Is there a polynomial $f(x) \in \mathbb{Q}[x]$ of degree $d$, such that on changing any $O(\sqrt{d})$ of its coefficients, it still remains irreducible?
By changing, I mean I have no control over what those changed $O(\sqrt{d})$ coefficients would be. Now of course, if the constant term becomes zero after change, then we will have $x$ as a factor, and hence reducible. Say, I am okay with such changes. In other words, is there an explicit polynomial $f(x)$ such that after change, it becomes $x^i.f^{\prime}(x)$, where $f^{\prime}(x)$ is irreducible and $i \geq 0$.
I was thinking to start with a polynomial with different prime numbers as coefficients that satisfies Eisenstein's or some irreducibility criterion, so that it becomes easier to argue irreducibility after change also, by looking at remaining $d-O(\sqrt{d})$ coefficients. But, I was unable to find any irreducibility criterion that is compatible with change of coefficients.
Any positive or negative answer to the above question is appreciated, in fact, for $f \in \mathbb{F}[x]$, where $\mathbb{F}$ is any field. I also don't mind if there is a result which is not precisely $O(\sqrt{d})$ coefficients but is anything of this flavor that after perturbation of some of its coefficients, the polynomial remains irreducible.
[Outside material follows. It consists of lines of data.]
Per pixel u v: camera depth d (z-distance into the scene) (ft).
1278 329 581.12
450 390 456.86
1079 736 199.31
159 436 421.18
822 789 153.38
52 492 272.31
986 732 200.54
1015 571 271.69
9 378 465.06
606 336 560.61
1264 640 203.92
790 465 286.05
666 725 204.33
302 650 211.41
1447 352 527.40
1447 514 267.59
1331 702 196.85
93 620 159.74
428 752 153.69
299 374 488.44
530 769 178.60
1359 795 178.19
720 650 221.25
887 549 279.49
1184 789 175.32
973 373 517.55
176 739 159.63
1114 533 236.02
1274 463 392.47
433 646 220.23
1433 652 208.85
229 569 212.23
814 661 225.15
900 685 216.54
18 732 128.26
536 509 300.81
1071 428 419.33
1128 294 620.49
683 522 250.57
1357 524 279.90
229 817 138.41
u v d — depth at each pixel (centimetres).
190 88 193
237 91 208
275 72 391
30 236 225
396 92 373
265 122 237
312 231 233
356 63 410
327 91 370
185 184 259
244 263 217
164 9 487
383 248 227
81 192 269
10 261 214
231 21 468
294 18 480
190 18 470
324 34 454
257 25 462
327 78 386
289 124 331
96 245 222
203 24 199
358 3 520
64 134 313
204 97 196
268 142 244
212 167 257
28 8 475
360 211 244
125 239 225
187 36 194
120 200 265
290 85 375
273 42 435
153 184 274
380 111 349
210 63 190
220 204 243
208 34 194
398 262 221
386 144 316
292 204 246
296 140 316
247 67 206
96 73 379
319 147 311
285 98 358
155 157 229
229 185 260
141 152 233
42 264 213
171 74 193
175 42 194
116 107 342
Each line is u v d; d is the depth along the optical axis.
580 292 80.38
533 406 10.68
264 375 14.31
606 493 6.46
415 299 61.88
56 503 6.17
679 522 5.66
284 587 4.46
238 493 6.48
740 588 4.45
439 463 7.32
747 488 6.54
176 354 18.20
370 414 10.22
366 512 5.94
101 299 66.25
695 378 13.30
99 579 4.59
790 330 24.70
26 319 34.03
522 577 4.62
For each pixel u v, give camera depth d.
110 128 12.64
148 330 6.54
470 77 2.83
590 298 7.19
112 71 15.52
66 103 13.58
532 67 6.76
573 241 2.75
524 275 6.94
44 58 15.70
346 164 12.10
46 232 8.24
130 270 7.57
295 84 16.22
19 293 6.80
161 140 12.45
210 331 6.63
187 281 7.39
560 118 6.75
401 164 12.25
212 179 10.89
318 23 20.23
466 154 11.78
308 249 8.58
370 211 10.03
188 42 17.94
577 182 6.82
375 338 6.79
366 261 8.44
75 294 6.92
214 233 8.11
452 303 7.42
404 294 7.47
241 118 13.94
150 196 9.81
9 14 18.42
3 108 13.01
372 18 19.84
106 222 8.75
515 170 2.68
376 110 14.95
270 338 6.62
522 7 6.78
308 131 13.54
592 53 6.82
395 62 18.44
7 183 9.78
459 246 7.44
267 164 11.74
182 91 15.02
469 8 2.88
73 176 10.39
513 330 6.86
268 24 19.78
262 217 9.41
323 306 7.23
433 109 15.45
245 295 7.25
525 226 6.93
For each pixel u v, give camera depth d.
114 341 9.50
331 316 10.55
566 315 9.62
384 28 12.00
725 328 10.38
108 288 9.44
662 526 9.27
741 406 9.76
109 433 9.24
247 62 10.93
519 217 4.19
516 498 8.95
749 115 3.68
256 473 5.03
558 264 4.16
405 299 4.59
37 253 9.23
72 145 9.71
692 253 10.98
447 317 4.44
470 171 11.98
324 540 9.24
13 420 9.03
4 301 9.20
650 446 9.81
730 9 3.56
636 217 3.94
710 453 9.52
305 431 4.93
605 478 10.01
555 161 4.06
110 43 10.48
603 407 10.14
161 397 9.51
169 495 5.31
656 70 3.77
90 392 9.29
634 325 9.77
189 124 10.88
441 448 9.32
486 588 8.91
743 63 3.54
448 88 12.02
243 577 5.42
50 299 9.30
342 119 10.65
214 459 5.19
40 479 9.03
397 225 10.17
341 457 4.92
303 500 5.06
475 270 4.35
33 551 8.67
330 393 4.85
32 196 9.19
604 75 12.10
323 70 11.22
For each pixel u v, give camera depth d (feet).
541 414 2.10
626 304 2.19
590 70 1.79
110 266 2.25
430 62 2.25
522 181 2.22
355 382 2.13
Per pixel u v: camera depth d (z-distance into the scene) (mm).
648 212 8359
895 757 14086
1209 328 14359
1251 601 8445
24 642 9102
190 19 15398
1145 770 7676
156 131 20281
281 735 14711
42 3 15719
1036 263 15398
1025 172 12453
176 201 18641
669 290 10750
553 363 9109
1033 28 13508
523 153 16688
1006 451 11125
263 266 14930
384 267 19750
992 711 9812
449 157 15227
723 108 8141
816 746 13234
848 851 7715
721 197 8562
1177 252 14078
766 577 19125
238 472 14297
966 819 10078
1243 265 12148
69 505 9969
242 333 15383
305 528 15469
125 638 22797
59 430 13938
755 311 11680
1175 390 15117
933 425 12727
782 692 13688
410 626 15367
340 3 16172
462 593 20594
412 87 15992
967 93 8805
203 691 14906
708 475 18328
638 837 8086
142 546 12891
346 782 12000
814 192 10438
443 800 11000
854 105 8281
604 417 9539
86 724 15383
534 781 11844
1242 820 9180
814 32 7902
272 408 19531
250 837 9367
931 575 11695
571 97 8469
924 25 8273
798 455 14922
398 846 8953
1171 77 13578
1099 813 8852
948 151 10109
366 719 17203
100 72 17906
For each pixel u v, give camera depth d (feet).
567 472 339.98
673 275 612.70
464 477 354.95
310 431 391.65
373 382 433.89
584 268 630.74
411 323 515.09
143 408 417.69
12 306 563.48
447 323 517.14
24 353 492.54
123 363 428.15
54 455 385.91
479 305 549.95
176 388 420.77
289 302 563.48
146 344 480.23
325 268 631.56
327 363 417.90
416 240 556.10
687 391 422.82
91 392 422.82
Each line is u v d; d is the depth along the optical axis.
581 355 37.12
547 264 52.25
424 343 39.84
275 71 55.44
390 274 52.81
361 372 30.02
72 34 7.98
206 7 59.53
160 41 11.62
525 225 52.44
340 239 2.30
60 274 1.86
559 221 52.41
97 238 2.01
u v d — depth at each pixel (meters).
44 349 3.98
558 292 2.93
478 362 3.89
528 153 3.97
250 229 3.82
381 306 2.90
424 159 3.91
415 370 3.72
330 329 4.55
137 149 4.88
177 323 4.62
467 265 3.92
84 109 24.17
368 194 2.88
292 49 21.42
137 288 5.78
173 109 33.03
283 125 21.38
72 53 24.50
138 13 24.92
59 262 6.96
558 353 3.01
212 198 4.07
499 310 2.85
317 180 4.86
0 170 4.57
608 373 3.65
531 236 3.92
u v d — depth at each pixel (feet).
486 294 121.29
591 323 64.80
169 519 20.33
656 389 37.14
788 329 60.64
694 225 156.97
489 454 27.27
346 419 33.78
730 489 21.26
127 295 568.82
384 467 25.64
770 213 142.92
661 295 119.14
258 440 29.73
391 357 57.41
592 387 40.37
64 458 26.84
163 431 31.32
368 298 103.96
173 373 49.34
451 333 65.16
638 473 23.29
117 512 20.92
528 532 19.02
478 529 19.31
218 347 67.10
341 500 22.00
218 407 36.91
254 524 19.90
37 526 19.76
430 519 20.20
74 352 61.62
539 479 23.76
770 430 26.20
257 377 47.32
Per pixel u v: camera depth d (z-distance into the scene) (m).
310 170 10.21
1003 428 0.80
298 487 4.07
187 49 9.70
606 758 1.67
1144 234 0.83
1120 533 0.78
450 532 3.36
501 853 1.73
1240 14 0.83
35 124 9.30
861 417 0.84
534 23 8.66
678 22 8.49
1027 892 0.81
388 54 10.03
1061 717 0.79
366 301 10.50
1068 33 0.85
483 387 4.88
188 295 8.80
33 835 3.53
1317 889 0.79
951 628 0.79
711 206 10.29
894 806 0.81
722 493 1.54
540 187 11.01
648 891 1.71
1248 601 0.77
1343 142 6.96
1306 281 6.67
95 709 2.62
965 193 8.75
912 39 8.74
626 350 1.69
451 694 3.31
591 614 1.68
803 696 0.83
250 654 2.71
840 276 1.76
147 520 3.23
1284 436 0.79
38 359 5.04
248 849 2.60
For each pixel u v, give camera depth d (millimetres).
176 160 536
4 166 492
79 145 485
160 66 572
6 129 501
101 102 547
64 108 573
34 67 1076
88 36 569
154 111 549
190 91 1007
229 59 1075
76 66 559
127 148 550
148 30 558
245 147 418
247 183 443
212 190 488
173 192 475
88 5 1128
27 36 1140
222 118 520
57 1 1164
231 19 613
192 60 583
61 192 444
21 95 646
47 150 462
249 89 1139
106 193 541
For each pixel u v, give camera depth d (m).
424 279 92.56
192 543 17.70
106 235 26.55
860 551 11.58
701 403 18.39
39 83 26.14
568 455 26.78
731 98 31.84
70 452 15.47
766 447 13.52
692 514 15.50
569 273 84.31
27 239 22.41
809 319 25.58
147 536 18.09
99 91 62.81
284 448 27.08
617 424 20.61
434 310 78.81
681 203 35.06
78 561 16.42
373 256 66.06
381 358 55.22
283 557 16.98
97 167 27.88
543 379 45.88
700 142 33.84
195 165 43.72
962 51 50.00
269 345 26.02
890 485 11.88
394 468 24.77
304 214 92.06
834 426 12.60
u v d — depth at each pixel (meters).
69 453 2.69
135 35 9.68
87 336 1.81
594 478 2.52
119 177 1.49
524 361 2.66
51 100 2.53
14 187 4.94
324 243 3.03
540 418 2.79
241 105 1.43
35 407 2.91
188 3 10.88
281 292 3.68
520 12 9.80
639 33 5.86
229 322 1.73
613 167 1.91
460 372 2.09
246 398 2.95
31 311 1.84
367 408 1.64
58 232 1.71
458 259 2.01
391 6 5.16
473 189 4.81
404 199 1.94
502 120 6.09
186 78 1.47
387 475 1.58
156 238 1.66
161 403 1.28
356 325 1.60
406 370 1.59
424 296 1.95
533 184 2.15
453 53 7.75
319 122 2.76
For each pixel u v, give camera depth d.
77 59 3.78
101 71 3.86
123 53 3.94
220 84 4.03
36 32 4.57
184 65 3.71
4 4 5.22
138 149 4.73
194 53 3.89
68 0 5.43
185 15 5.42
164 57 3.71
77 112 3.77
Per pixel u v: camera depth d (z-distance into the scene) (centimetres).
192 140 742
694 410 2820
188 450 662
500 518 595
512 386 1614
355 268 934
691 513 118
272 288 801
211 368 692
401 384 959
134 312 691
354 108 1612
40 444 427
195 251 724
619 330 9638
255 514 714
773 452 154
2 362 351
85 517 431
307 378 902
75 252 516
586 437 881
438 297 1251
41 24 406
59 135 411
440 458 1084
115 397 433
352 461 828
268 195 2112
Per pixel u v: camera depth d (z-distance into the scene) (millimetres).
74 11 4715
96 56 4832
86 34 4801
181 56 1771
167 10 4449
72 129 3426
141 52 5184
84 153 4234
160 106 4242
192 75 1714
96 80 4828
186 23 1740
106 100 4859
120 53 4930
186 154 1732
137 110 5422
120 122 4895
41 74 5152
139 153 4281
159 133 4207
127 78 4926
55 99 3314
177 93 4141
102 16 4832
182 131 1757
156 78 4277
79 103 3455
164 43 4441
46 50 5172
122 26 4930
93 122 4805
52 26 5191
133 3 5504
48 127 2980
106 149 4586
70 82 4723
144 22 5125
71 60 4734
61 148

Let $d$ be an integer with $d\ge 2$, and let $f\in \mathbb{Z}[x]$ be irreducible with $\deg(f)=d$.
Write $f={\displaystyle{\sum_{k=0}^d a_kx^k}}$.
Let $b_1=a_1-f(1)$, and let $g$ be the polynomial obtained from $f$ by replacing the term $a_1x$ by the term $b_1x$.
Then $g=f+(b_1x-a_1x)$, hence $g(1)=f(1)+(b_1-a_1)=0$, so $g$ is reducible.
Note that in the transition from $f$ to $g$, only one coefficient was changed.